In dieser für Sie erstellten Vertragsvorlage wird der Umgang mit der Weiterleitung von sensiblen personenbezogenen Daten an Geschäftspartner/Dienstleister geregelt.

Die Auftragsdatenverarbeitung ist die Erhebung, Verarbeitung oder Nutzung von personenbezogenen Daten durch einen Dienstleister auf Weisung des Auftraggebers (also Ihr Unternehmen). Sie dient dazu, die in Ihrem Auftrag zu verarbeitenden personenbezogenen oder auch sensiblen personenbezogenen Daten datenschutzrechtlich abzusichern.

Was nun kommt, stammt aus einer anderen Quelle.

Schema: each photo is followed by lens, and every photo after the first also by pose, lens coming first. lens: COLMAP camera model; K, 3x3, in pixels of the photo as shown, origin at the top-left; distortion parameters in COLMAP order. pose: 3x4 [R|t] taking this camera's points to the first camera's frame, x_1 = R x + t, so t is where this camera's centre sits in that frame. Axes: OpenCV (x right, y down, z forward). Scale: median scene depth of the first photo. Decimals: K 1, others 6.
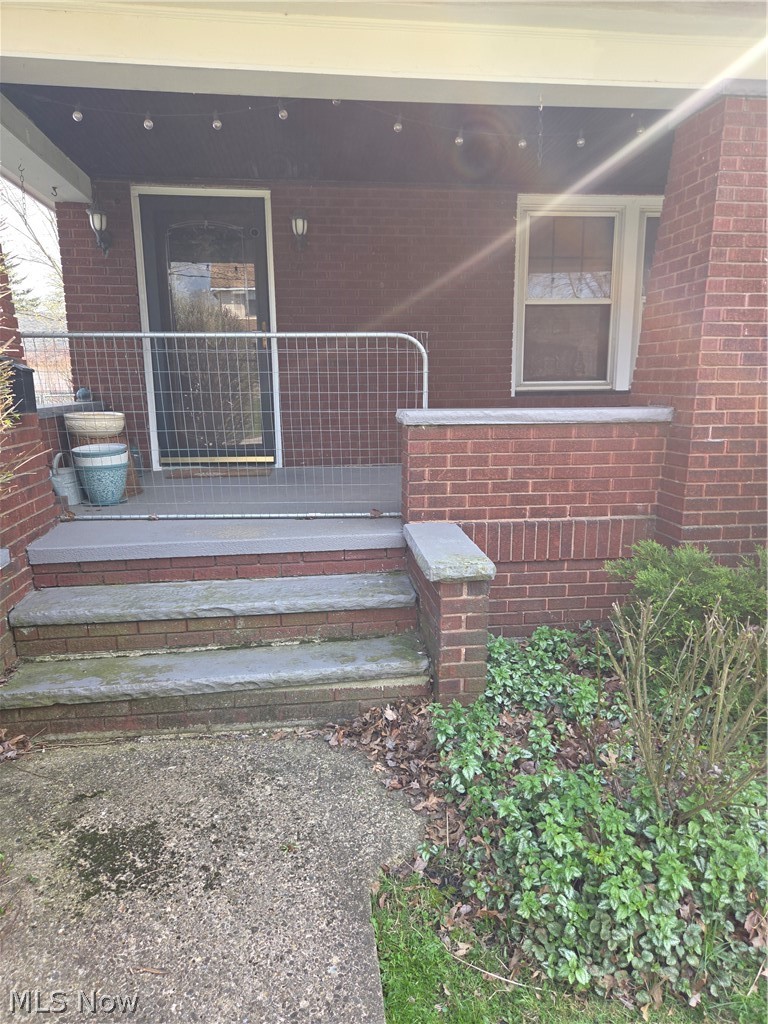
lens RADIAL K [[685.6, 0, 381.4], [0, 685.6, 509.6], [0, 0, 1]] dist [0.070082, -0.058253]
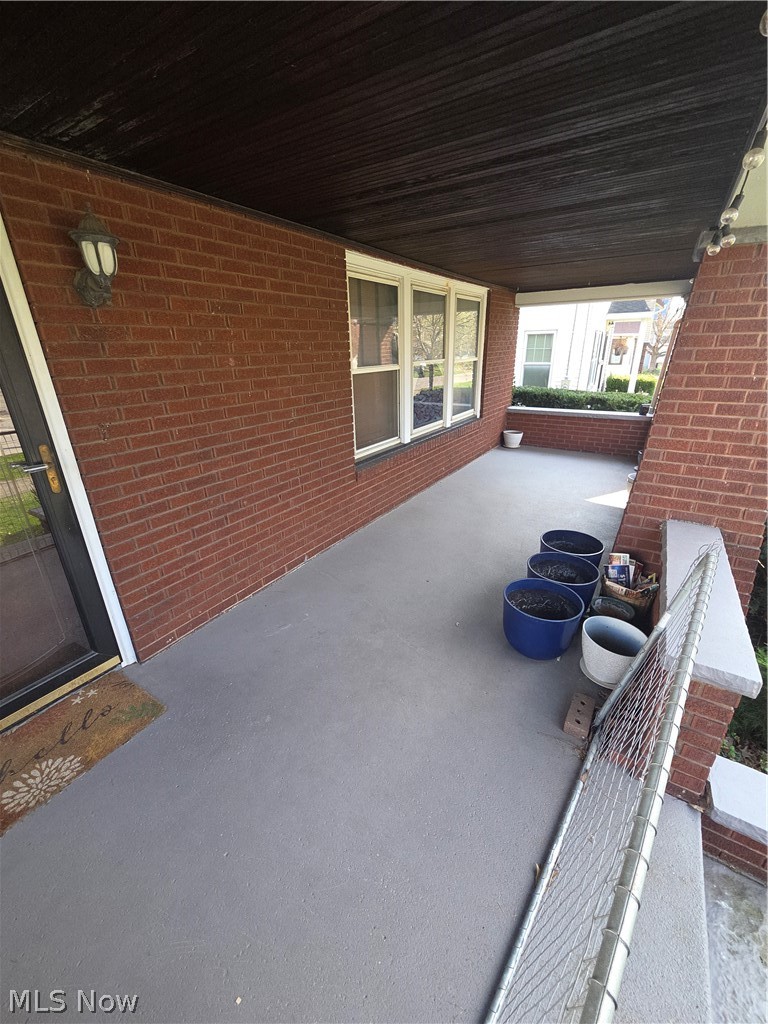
lens RADIAL K [[418.2, 0, 385.6], [0, 418.2, 509.1], [0, 0, 1]] dist [0.000763, 0.000136]
pose [[0.629904, -0.281558, 0.723842, -0.441589], [0.145227, 0.958238, 0.246352, -0.477521], [-0.762975, -0.050057, 0.644487, 1.093304]]
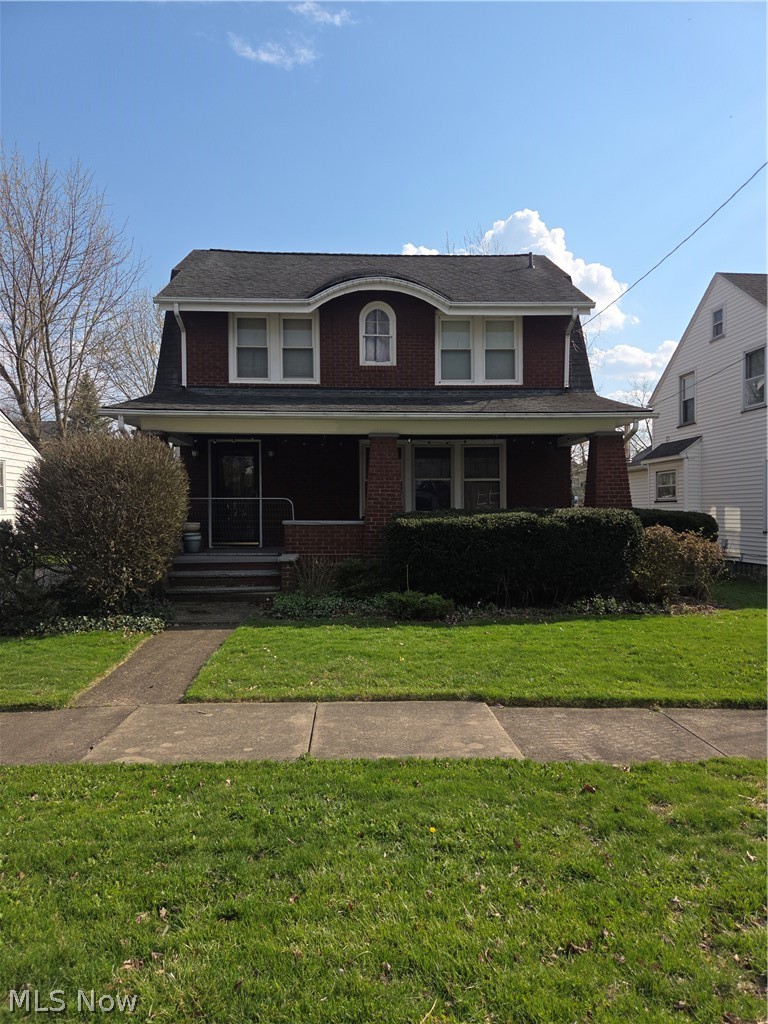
lens RADIAL K [[685.6, 0, 391.6], [0, 685.6, 513.2], [0, 0, 1]] dist [0.070082, -0.058253]
pose [[0.998354, 0.006293, -0.056998, 0.829050], [-0.016410, 0.983745, -0.178820, 0.457180], [0.054946, 0.179461, 0.982229, -2.524343]]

Bevor ein Vertrag zwischen den Parteien geschlossen werden darf, muss sich der Auftraggeber vergewissern, dass der Auftragnehmer die vom Gesetz geforderten technischen und organisatorischen Maßnahmen (TOM's) erfüllen kann.

Je nach Umfang und Art der zu verarbeitenden Daten kann Ihr Auftragnehmer einer Kontrollpflicht durch Sie bzw. durch eine Überprüfung vor Ort, dem Nachweis aussagekräftiger Datenschutzzertifizierungen, einer Begutachtung des IT-Sicherheitskonzepts oder durch eine schriftliche Auskunft unterliegen.

Sie stellen dem Auftragnehmer auf der Grundlage des im Vertrag festgelegten Weitergabe- bzw. Übermittlungsverfahren die zu verarbeitenden personenbezogenen Daten bereit.

Gegebenenfalls erhebt Ihr Auftragnehmer die personenbezogenen Daten auch selbst. Dabei muss der Auftragnehmer die zu verarbeitenden personenbezogenen Daten von den Daten trennen, die er für andere Zwecke erhoben hat oder die er für andere Auftraggeber verarbeitet und nutzt. Nach Abschluss der Verarbeitung stellt der Auftragnehmer die Ergebnisse wiederum in einem zuvor von Ihnen festgelegten Verfahren Ihnen zur Verfügung.